### Supplied information ###

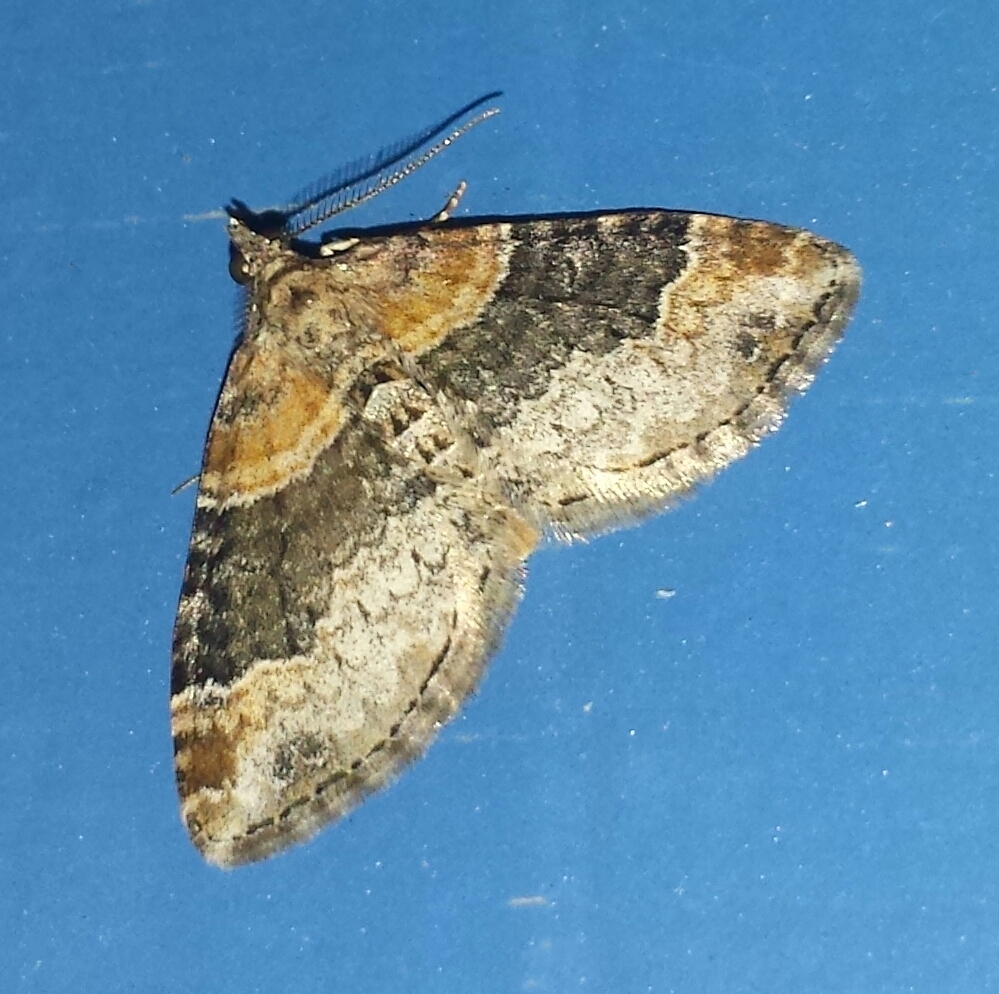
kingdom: Animalia
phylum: Arthropoda
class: Insecta
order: Lepidoptera
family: Geometridae
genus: Xanthorhoe
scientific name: Xanthorhoe ferrugata
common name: Dark-barred twin-spot carpet
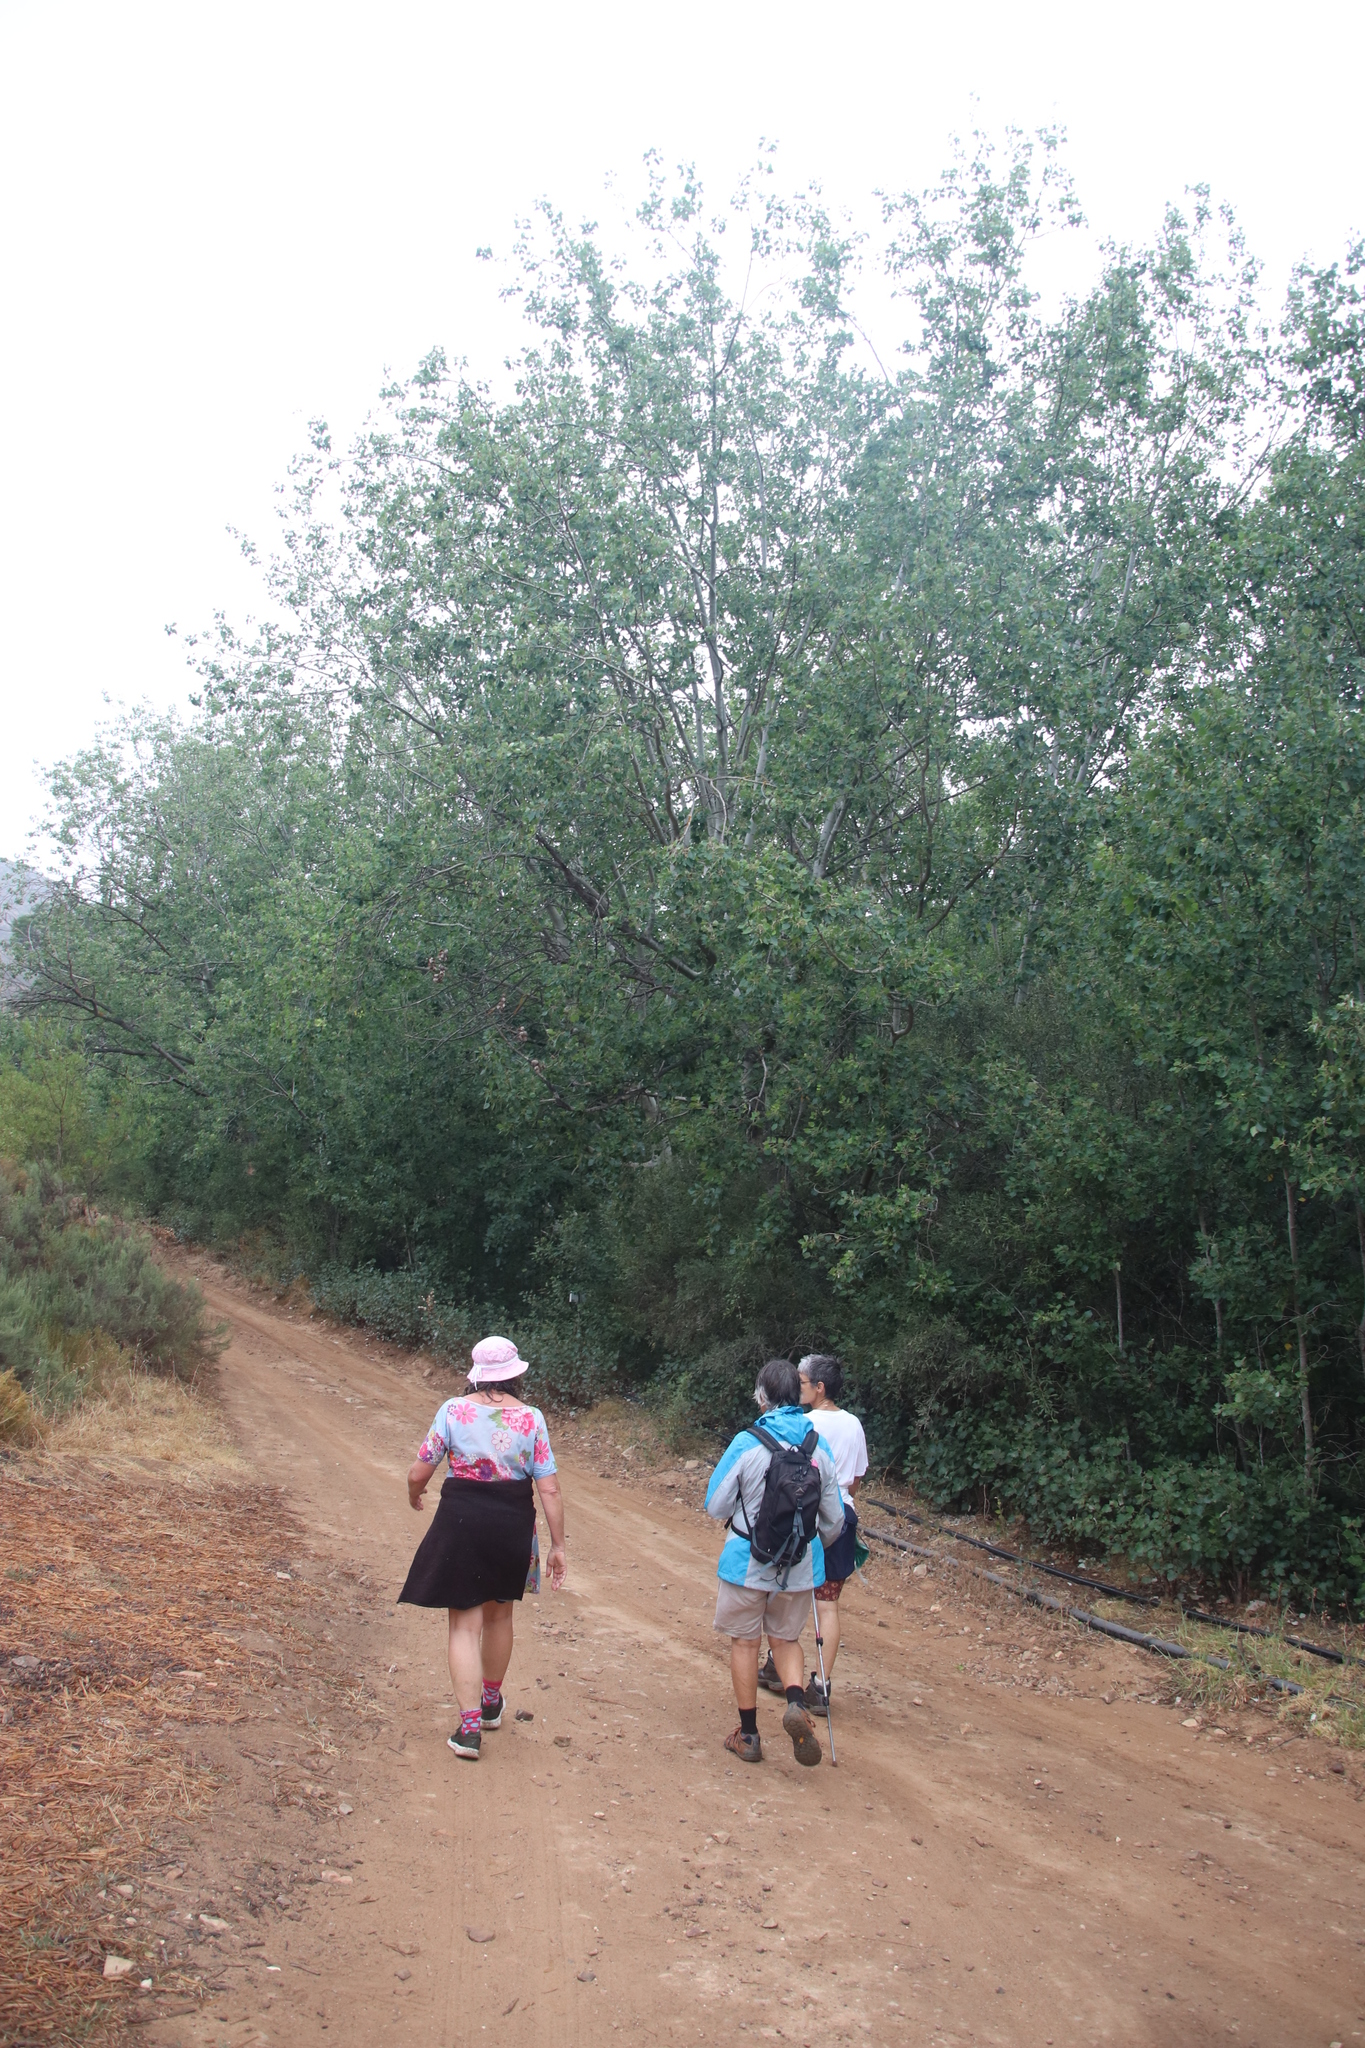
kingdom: Plantae
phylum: Tracheophyta
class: Magnoliopsida
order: Malpighiales
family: Salicaceae
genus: Populus
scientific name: Populus canescens
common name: Gray poplar
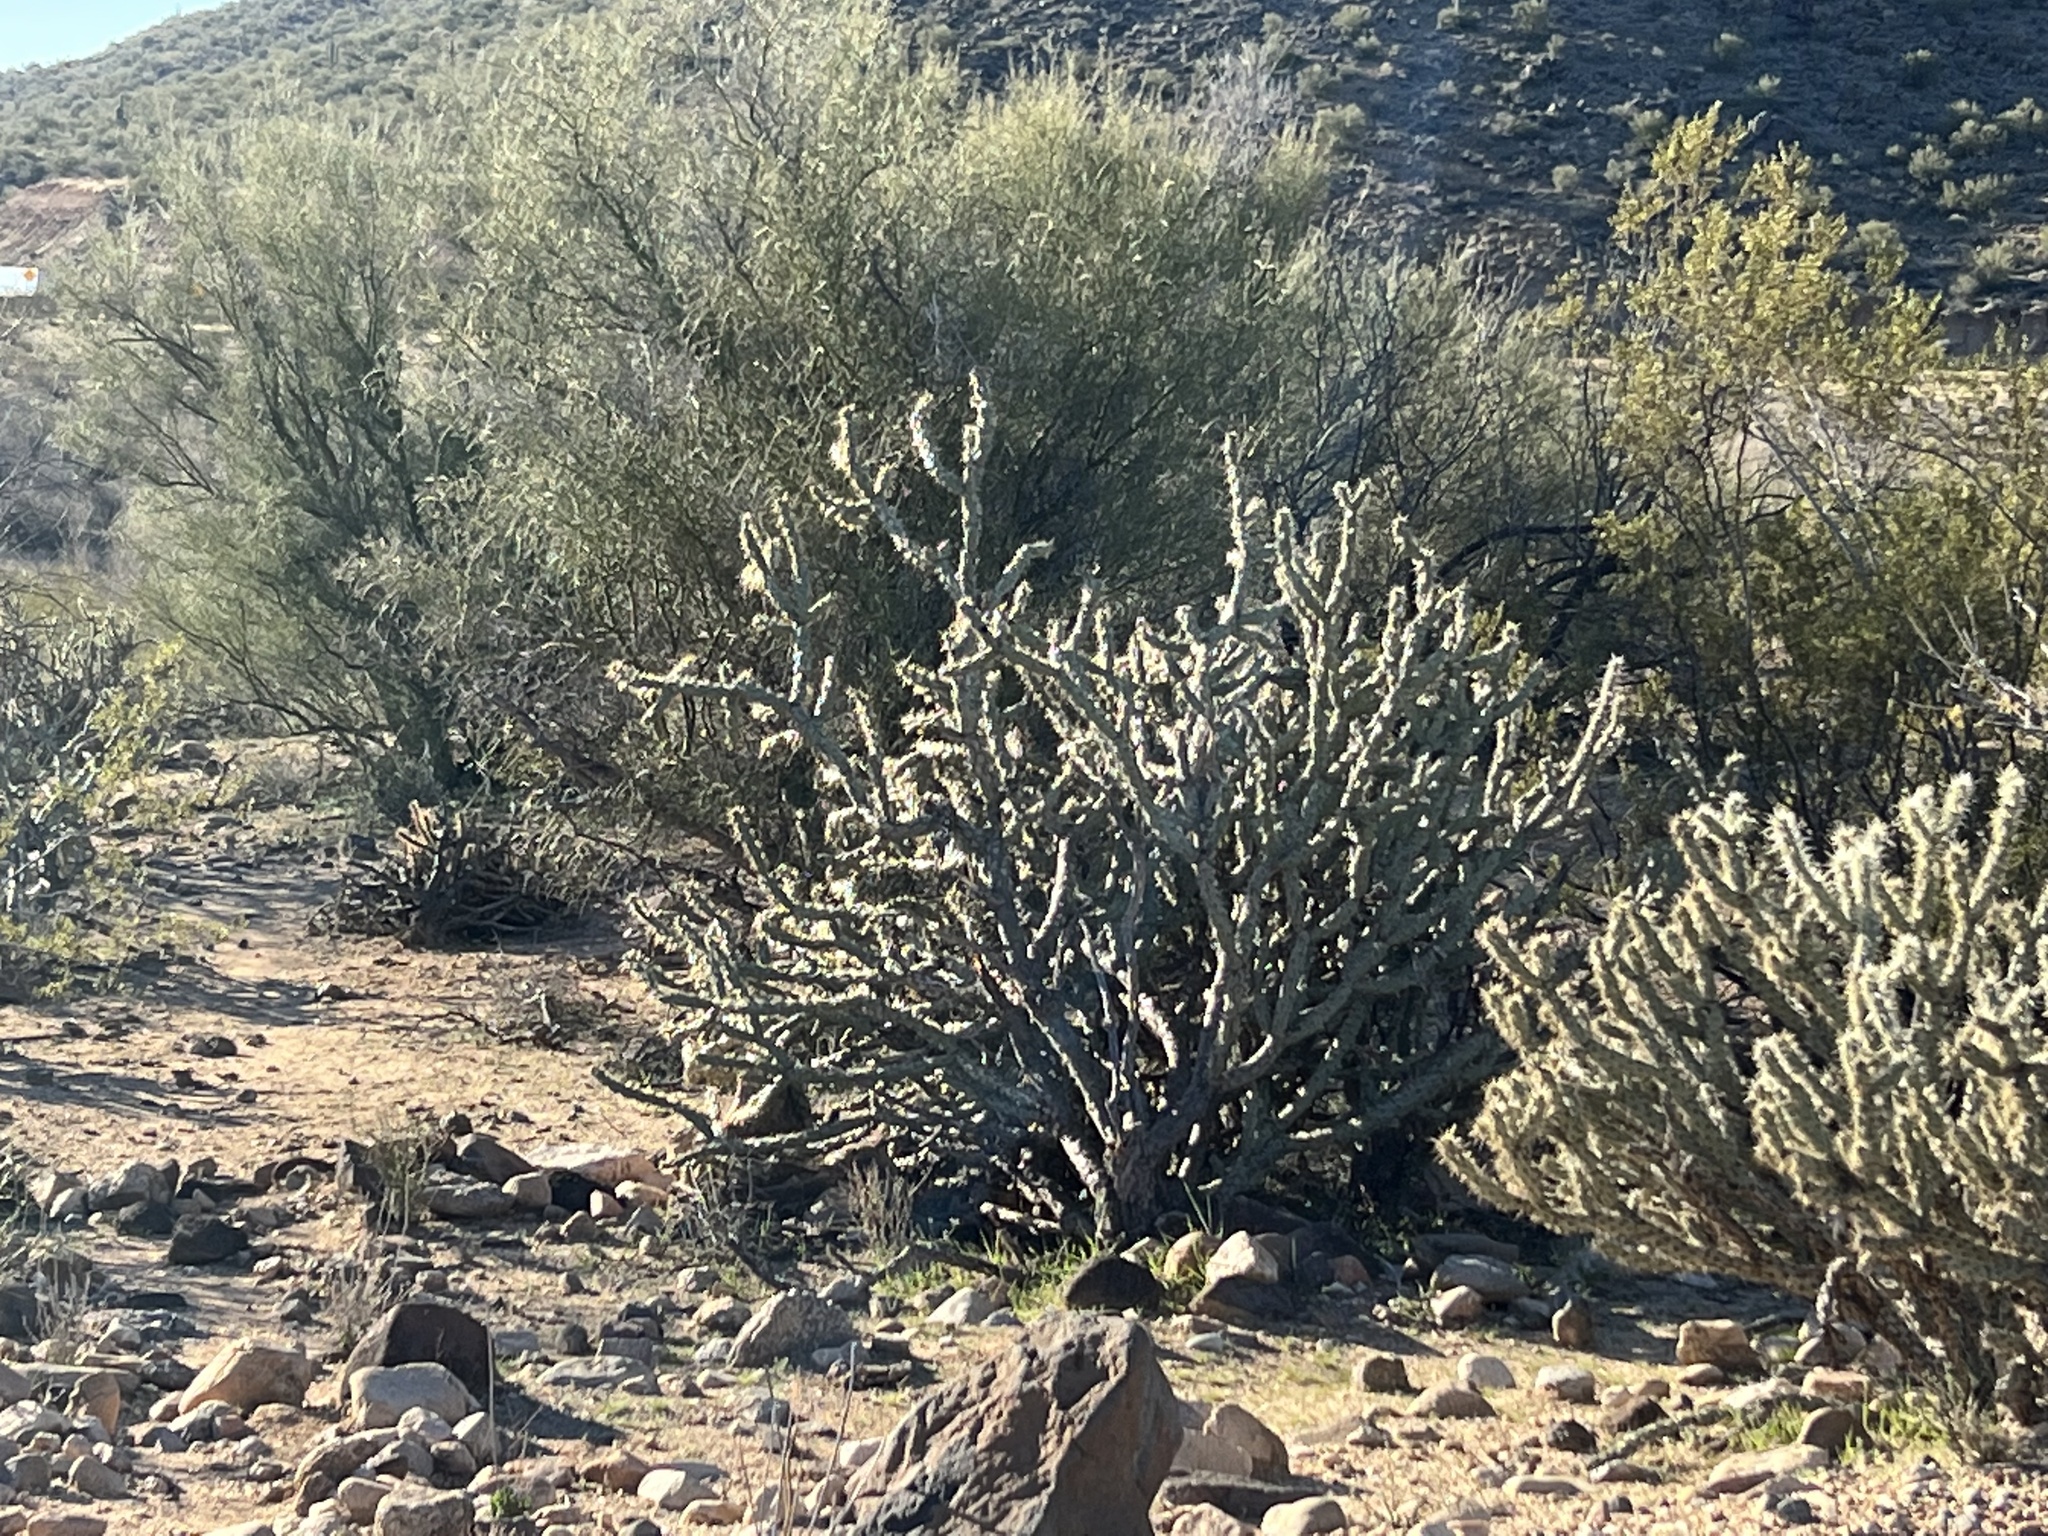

###

The problem.
Transcribe every line of the data above word for word, leaving the pictures out of your answer.

Solution to the exercise.
kingdom: Animalia
phylum: Arthropoda
class: Insecta
order: Lepidoptera
family: Geometridae
genus: Xanthorhoe
scientific name: Xanthorhoe ferrugata
common name: Dark-barred twin-spot carpet
kingdom: Plantae
phylum: Tracheophyta
class: Magnoliopsida
order: Malpighiales
family: Salicaceae
genus: Populus
scientific name: Populus canescens
common name: Gray poplar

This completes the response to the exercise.